# Had a visit from the Easter Bunny



## kristen (Oct 18, 2011)

He wasn't a very good Easter Bunny. 
He didn't even bring me any chocolate. He did however try to sneak some turkey off the counter, and took a swig of my wine.


----------



## mswhipple (Mar 7, 2011)

What a sweet, adorable face that bunny has!


----------



## jakersmomma (Jan 3, 2010)

What a sweet face!!!! Looks so "innocent" but we all know that can't be true!

Does anyone else hide a basket for their puppy??? Jake loves it, he found it immediately under the dining room table and then came to me and sat.
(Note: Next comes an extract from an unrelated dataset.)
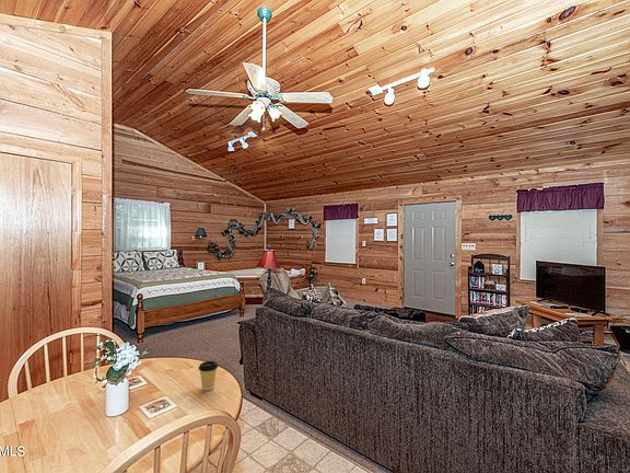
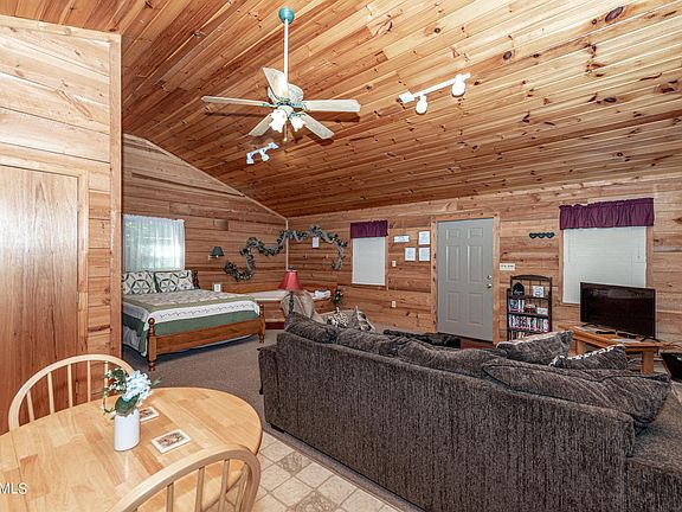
- coffee cup [198,360,219,391]
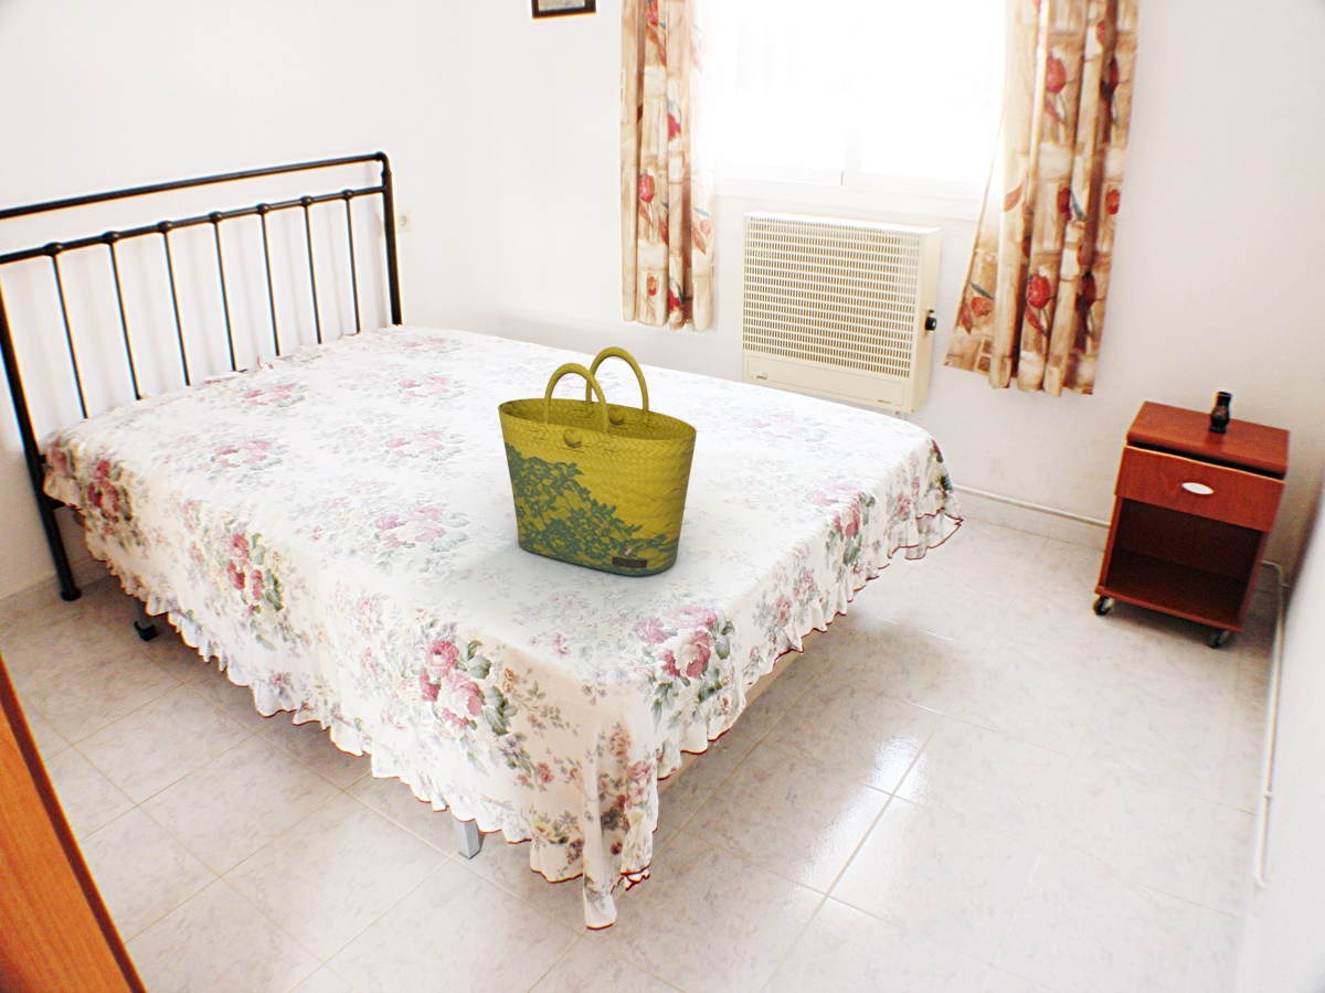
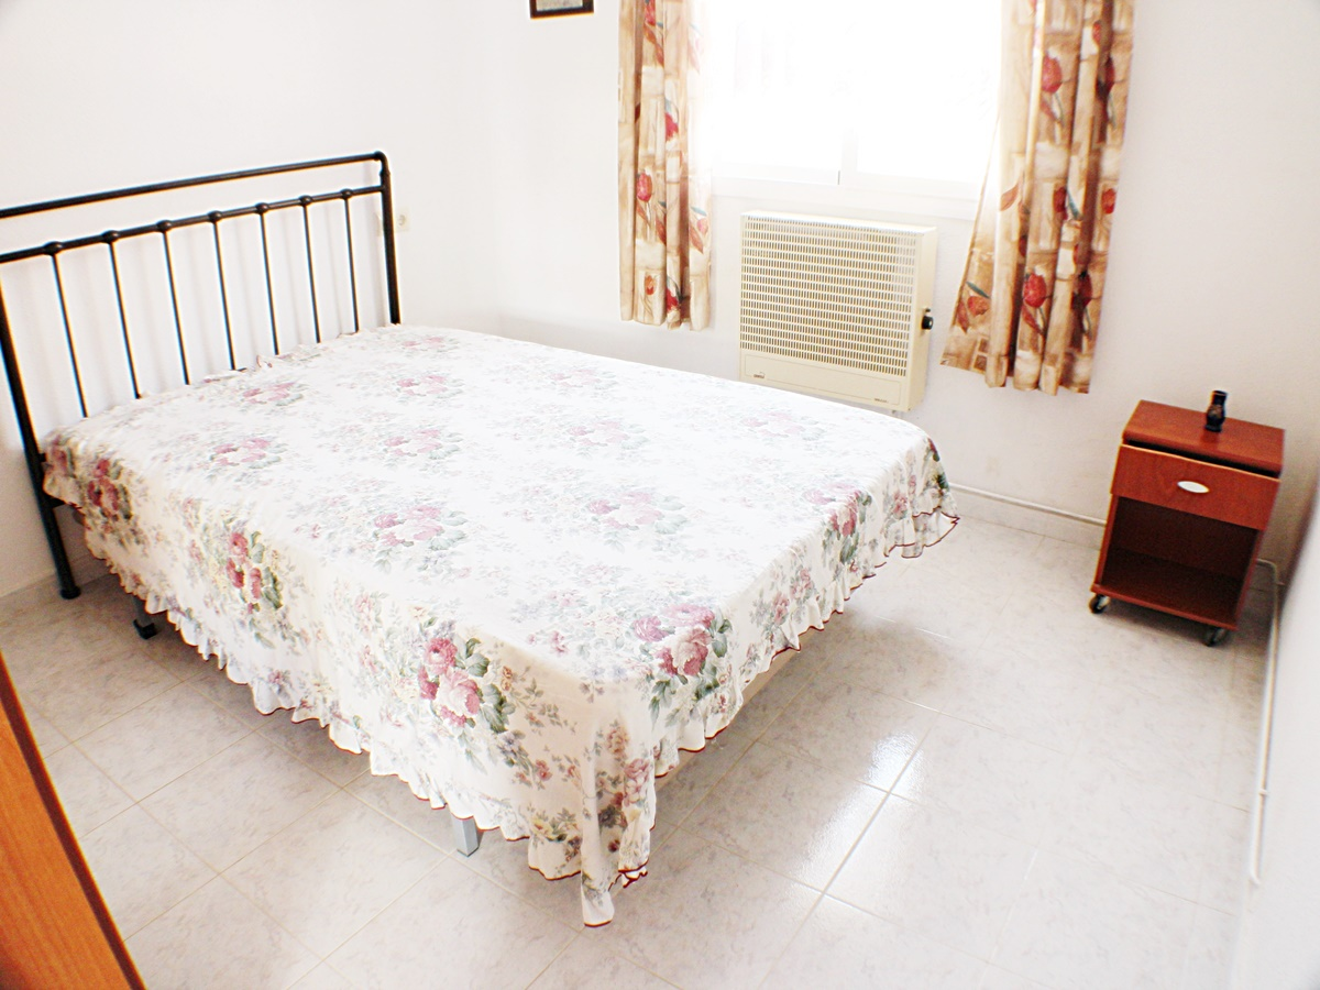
- tote bag [497,345,698,576]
I said "go ahead and get it" and he ran back to drag it out from under the table!!


----------



## R E McCraith (Nov 24, 2011)

Jac on Easter I hide in a basket just to get away from PIKE! LOL


----------



## kristen (Oct 18, 2011)

Odin's Grandma brought him some Easter treats and hid them around the house for him. He was more interested in the tissue paper they were wrapped in however! ;D
Holidays are so fun with dogs!


----------



## datacan (May 15, 2011)

OP hit the nail right on.
We had an overnight visit from a real bunny family. Just happened during the night. 

_Nature has it's ways.... :'(_


----------